The Prime Minister said there was a “storm of infection in Europe” but the top-up vaccinations offered the best form of protection for the UK.
He stressed there was nothing currently in the domestic data which suggested a need to increase restrictions in England.
Ministers have set out contingency measures – a Plan B – if there is unsustainable pressure on the NHS.
Under Plan B of the Government’s strategy for the autumn and winter, the use of face coverings could become mandatory, vaccine passports could be required for some busy venues and people could be asked to work from home where possible.
But Mr Johnson said: “We don’t see anything in the data at the moment to suggest that we need to go to Plan B, we’re sticking with Plan A.
“But what we have certainly got to recognise is there is a storm of infection out there in parts of Europe, you can see those numbers ticking up very sharply in some of our continental friends.
“And we’ve just got to recognise that there is always a risk that a blizzard could come from the east again, as the months get colder.
“The best protection for our country is for everybody to go forward and get their booster.”
The European Centre for Disease Prevention and Control’s most recent overview listed 10 countries as being “of very high concern” – Belgium, Bulgaria, Croatia, Czech Republic, Estonia, Greece, Hungary, the Netherlands, Poland and Slovenia.
Across the EU as a whole, the assessment noted a “high and rapidly increasing overall case notification”.
Mr Johnson said a quarter of over-75s had not yet taken up the offer of a booster jab.
“So far, we’ve got 75% of everybody over 70 getting a booster, that’s a huge number of people, but it’s that further 25% that will make all the difference to the winter, to Christmas, to our plans going forward, because it’s that extra level of protection that we really need,” he told reporters at a medical centre in east London.
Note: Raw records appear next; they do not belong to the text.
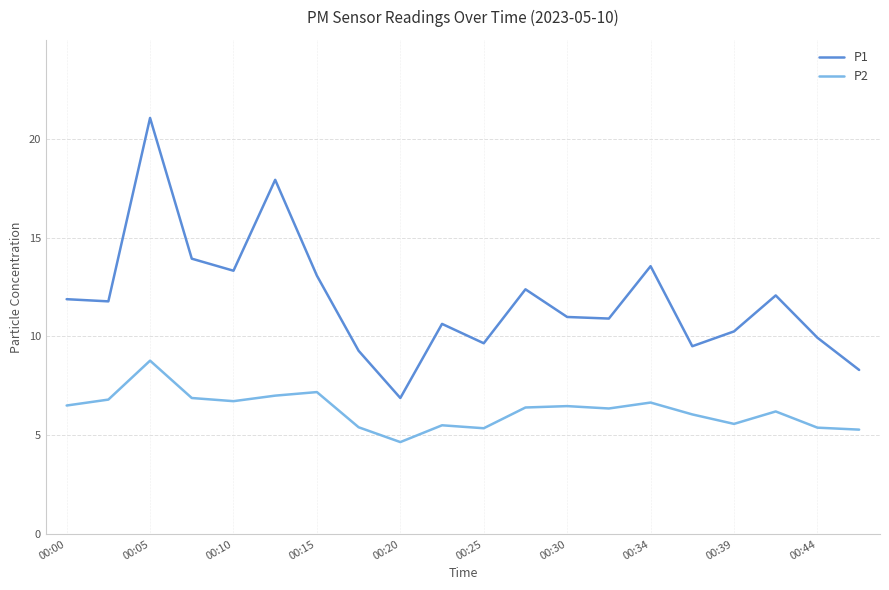

What is the maximum value shown in the chart?

21.1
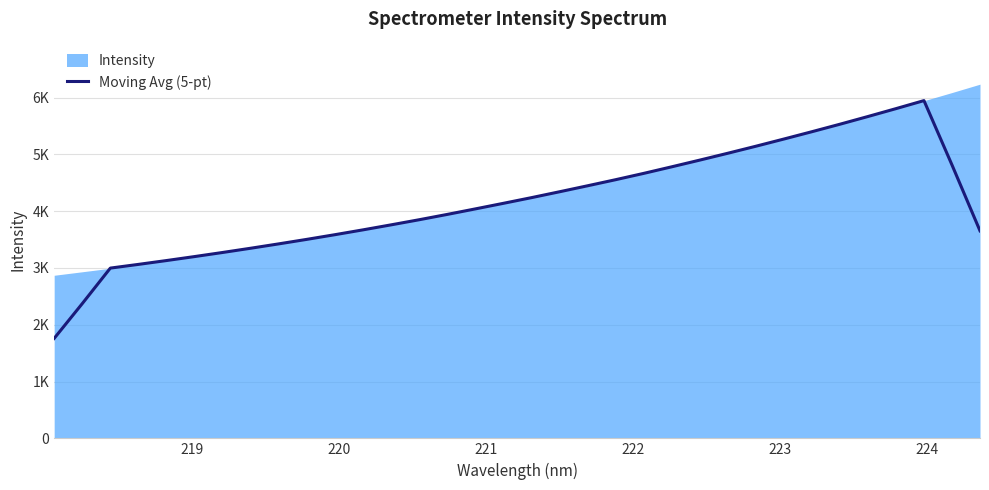

True or false: the data shows 4833.1 at 225.

False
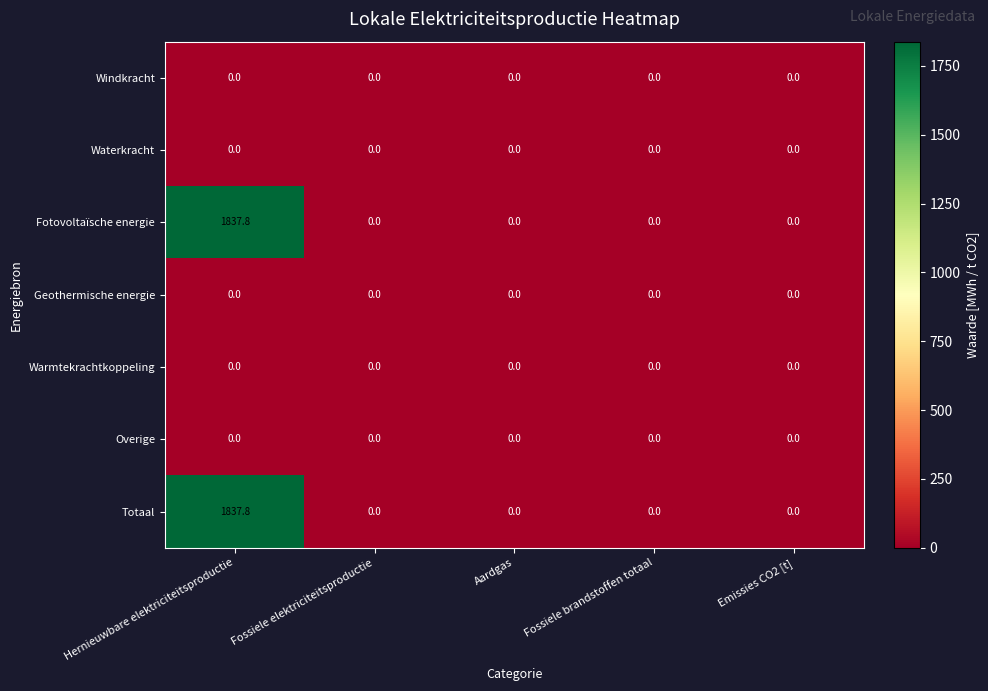

What is the sum of all Totaal values?

1837.8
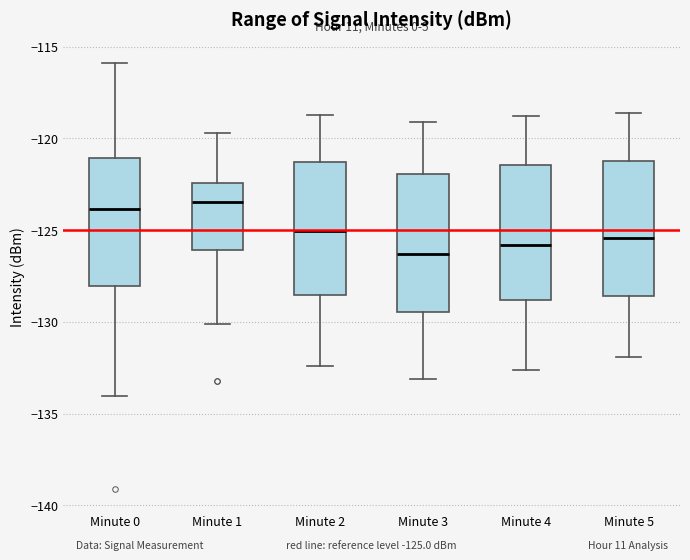

Which box's median line is the lowest?

Minute 3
“So the message is anybody over 70 come forward, get your booster, anybody over 50 come forward to get your booster, and now, in the next week or so, anybody over 40 as well come forward and get your booster.
“And we’re also doing a second dose for the 16 and 17-year-olds.”
The Government has accepted advice from the Joint Committee on Vaccination and Immunisation to extend the booster programme to include healthy 40 to 49-year-olds.
It has also said that 16 and 17-year-olds should come forward for a second dose of the Pfizer/BioNTech jab – which should be given at least 12 weeks after the first.